Era la segunda década del siglo XIX y desde el tercer piso de un apartamento en Francia, Joseph Nicèphore Nièpce realizaba la primera fotografía, misma que demoro ocho horas en exposición, después… minutos, colores, aire libre, cámaras de bolsillo, desechables, instantáneas, adiós analogía, ¡hola digital! Dos siglos y hoy… bastan segundos para tenerla, borrarla y hacer una nueva que cumpla, un par de minutos en el filtro y otro más en el Emoji de la descripción, en una era plagada de “fotos” la Fotografía escasea, una gran paradoja en un panorama inimaginable para aquel el francés del tercer piso.
La palabra Arte aun en nuestros días no tiene una definición concreta, mi favorita dice, que, “Arte es lo que el Artista hace”; el Arte se siente en la carne, en los huesos y en el alma, hace que nuestra piel se erice y que nuestros ojos se nublen y lluevan, o reemplaza lo gris por un sol radiante, el arte nos cuenta historias sin siquiera tener que detenerse a que lo alcancemos, el arte no se explica, es algo que se vive, lo respiramos y se convierte en cualquier cosa dentro de uno, desde lo más bello he inocente con forma de rocío de mañana, hasta un recuerdo doloroso del que apenas nos acordábamos; lo bello y lo grotesco vive solo dentro de quien mira y al final, “Arte”, no es más, que un maravilloso espejo en el que se materializa lo que somos en realidad.

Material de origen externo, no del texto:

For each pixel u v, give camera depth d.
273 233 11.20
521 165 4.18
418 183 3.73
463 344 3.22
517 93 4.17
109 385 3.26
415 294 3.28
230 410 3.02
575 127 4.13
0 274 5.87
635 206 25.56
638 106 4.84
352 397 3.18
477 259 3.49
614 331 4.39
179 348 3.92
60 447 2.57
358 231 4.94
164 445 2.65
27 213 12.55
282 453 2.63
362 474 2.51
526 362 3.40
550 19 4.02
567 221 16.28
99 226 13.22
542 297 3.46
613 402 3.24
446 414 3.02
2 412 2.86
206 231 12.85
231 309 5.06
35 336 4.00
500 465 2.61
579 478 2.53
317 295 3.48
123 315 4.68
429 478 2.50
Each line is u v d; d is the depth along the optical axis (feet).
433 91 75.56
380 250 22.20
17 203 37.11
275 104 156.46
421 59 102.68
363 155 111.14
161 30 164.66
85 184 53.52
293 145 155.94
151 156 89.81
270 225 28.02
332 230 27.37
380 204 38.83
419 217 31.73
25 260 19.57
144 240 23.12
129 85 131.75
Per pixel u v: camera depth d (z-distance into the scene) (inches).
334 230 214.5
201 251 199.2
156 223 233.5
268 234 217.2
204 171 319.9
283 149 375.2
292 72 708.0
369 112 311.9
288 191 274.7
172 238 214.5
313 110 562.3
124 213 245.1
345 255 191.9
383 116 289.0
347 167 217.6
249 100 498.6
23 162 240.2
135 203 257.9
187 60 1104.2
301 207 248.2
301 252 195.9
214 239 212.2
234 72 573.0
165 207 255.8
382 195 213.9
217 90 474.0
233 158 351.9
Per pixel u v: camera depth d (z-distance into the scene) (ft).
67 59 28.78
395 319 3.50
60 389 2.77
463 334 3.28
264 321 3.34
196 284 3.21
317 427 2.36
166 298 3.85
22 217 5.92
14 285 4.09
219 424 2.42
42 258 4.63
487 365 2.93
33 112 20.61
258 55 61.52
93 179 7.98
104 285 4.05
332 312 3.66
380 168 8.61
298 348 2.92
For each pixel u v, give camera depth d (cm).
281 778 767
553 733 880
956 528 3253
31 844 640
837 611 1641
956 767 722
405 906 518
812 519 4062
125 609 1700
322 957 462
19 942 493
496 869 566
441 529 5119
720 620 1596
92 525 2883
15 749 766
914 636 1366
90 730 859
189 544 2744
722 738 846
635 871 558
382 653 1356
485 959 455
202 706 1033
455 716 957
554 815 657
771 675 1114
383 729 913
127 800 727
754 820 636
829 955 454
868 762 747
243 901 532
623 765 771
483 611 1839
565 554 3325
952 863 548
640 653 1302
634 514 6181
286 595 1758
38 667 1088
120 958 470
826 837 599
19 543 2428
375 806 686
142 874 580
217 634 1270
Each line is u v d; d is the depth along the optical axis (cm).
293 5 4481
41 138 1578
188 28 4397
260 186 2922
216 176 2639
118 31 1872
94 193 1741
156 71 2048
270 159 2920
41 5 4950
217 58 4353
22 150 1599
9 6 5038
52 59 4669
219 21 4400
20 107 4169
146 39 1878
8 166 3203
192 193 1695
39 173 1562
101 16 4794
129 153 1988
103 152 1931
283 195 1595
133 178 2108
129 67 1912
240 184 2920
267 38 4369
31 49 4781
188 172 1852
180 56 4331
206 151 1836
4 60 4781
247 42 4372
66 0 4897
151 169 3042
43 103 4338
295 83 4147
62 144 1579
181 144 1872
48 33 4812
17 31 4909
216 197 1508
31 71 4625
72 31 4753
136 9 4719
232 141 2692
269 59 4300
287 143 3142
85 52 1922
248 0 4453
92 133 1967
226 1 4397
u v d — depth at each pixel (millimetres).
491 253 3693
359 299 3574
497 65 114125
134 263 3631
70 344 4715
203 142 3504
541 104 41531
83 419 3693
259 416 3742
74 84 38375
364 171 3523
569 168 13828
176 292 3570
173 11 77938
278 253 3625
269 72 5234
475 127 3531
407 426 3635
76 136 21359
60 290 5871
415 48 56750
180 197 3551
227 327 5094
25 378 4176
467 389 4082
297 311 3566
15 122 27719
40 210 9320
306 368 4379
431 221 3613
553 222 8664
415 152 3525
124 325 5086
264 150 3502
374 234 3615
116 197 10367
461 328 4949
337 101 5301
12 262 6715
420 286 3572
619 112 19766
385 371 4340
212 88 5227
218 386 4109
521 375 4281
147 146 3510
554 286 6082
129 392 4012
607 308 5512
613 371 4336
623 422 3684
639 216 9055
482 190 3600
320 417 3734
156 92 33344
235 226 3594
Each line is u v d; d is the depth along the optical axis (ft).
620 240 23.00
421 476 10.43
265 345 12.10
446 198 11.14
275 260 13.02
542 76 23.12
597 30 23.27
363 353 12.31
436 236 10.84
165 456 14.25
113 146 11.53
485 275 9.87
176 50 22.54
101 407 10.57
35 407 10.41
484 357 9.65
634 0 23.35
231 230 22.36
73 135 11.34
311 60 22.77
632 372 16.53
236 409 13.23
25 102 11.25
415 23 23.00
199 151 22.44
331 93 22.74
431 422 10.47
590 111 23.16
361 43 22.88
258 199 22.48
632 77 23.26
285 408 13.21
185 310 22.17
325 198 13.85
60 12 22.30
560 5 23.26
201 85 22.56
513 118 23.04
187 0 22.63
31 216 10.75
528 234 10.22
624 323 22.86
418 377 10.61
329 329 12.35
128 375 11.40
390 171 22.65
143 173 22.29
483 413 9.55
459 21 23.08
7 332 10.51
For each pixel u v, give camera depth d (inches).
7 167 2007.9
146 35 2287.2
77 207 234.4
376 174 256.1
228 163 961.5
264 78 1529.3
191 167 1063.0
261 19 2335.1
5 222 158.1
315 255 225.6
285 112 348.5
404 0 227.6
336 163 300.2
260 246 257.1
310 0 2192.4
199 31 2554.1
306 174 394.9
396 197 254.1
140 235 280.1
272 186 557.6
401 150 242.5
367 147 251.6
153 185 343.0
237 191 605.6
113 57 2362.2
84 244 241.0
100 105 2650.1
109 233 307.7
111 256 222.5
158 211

Dentro de las cualidades y virtudes de un fotógrafo la mas importante (a mi parecer) es lo que llaman “el ojo del fotógrafo” eso que ni usted ni yo tenemos aunque tomemos veintenas de fotos diarias, para que lo entienda, no le hablo de la capacidad del artista o de su excelente entrenamiento al manejar su equipo, me refiero a los espíritus y sentimientos que consigue congelar, hablo de la foto de esa abuela, con la que no necesito nada mas que mis ojos, por ellos entran los surcos de su rostro arados con los años, me llevan como raíces a las ramas canas y los olores de su cabello, en mis manos, siento las suyas a pesar de que no se ven, pero sé que de seguro son ásperas porque la señora es necia y sigue lavando a mano a pesar de tener una lavadora moderna que jura no necesitar, puedo ver lo mucho que a llorado, lo que ha reído y lo que se ha enojado por esa arruga en el entrecejo que también ya se me comienza a ver a mí, me mira con tanta ternura que su voz cala cuando mi alma la escucha decir: “Dios te cuide” “¿tienes hambre?”, “llévate suéter” “¡me van a matar de una angustia!”… “esa mujer no me gusta”.
Las historias que viven dentro de un rostro hacen al retrato una de las ramas más bellas en el arte, nos hablan de los climas, de la tierra, de la comida y de los paisajes; en los retratos podemos saber de dónde venimos he intentar adivinar a donde vamos, por ser cronistas fieles del tiempo y de los espacios. Para quienes han podido trotar por el mundo, sabrán que los lugares se conocen de verdad por la calidez o frialdad de su gente, México no es una excepción, nosotros podemos ser casi todo de lo que se dice en el mundo, menos fríos, no se como sea en otras partes pero en México, sin importar donde estés, “mi casa es tu casa” y “donde comen dos, comen tres”, si sé que vendrás solo necesito “ponerle mas agua a los frijoles” y que “para todo mal mezcal y para todo bien, también”.
Regresando un poco a la paradoja de nuestra contemporaneidad (mucha-foto/poca-fotografía) y a que, sin importar del tiempo o los medios, el arte que vive o no en una imagen, depende del invaluable buen o mal ojo del fotógrafo, el maestro Hermosillo nos presta su impecable visión para oler y sentir, las pieles de México a través de los únicos disparos que deben sonar en las calles, él y su cámara, haciendo una narración interminable de nuestro pueblo y siendo el puente que conecta las historias de cada rostro, con el mundo.